UTe2 is a fascinating system that challenges many of our ideas about heavy fermion superconductivity. Clearly, its high-pressure properties are no exception. UTe2 under pressure combines two of the most intriguing effects found in unconventional superconductors, namely, multiple superconducting order parameters and field-reinforced superconductivity. These are associated with the highest known superconducting critical temperature for a U-based heavy fermion system. The similarities in the reinforcement of correlations and superconductivity with pressure and with high magnetic field are quite striking. Under pressure we find a field reinforcement of superconductivity for the field applied along the c-axis, whereas at ambient pressure this effect was only seen for field applied closer to the b-axis. This suggests a change in the magnetic and/or electronic anisotropies, and we can expect spectacular effects under combined pressure and very high fields.
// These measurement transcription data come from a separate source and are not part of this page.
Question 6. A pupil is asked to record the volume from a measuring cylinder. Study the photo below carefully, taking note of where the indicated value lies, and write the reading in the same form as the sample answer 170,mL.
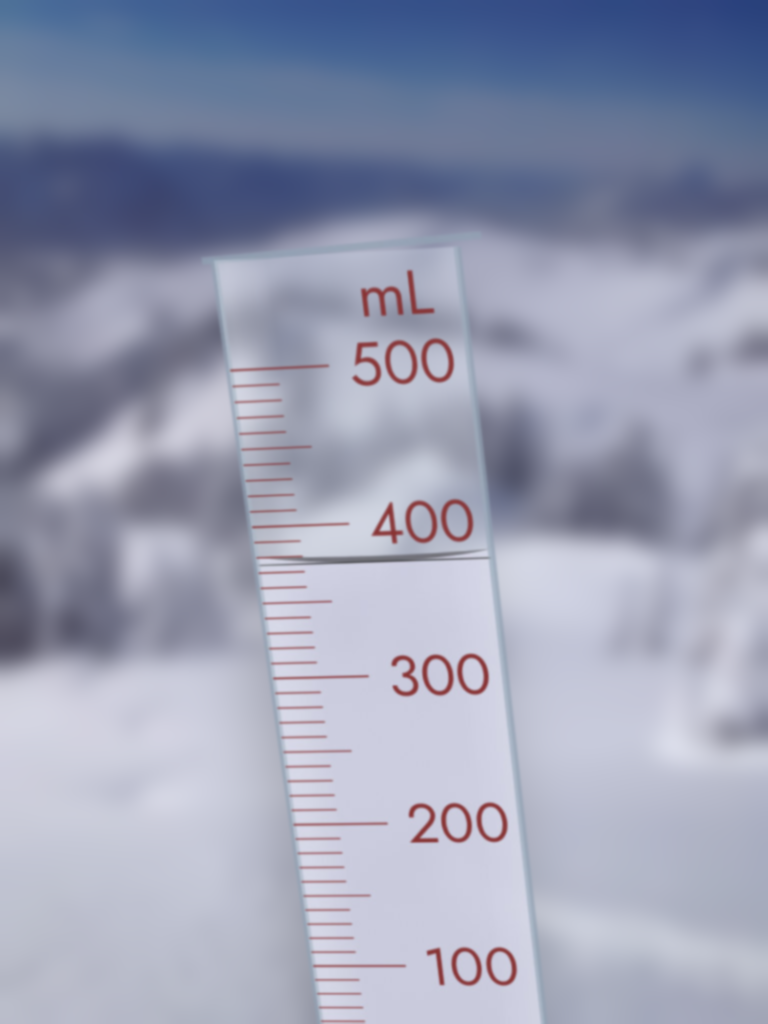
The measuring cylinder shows 375,mL
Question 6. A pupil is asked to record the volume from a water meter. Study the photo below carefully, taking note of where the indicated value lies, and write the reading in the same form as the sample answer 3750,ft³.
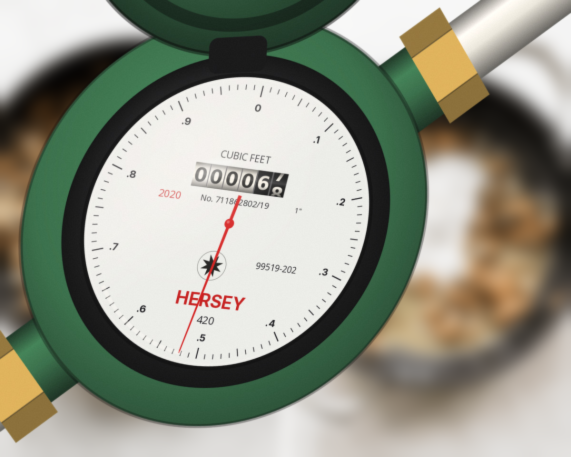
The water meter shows 67.52,ft³
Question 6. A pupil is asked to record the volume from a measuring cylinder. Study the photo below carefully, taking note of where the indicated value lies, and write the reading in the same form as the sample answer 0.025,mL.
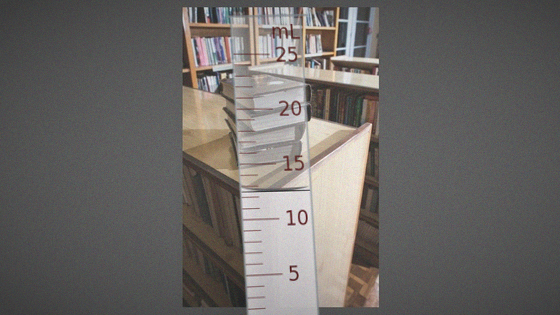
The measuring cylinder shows 12.5,mL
Further studies to obtain a more complete picture are now under way and will no doubt improve our understanding of these phenomena and perhaps bring more exciting discoveries.

Methods

Single crystals of UTe2 were grown by vapor transport, as described in more detail here8. The ambient pressure specific heat was measured in a commercial device (Quantum Design PPMS). The AC calorimetry was measured in a diamond anvil cell28. The transmitting medium was argon, ensuring very hydrostatic conditions in this pressure range. The sample was heated by a laser diode at a frequency of 637 Hz and its temperature oscillations were measured with a Au/Au:Fe thermocouple. The pressure was tuned in situ in a dilution refrigerator and measured with the ruby luminescence scale. Because of the heat load from the laser diode the lowest temperature achievable was ~0.5 K. The resistivity was measured in a modified Bridgman cell with ceramic anvils as described here29. The pressure-transmitting medium was Fluorinert. The sample for resistivity came from a different batch and showed a higher transition temperature. Measurements were performed down to 1.8 K in a commercial device (Quantum Design PPMS). In both experiments a magnetic field of up to 8 or 9 T could be applied along the c-axis of the crystal. The theoretical analysis of thermodynamically allowed phase diagrams is performed by the Taylor expansion of the Gibbs free energy in the vicinity of the multicritical point in the P–T diagram. The evaluation of the pressure evolution of the slopes vs. the critical temperatures uses the same strong coupling model as used for UCoGe27 (Supplementary Fig. 3 and Supplementary note 3).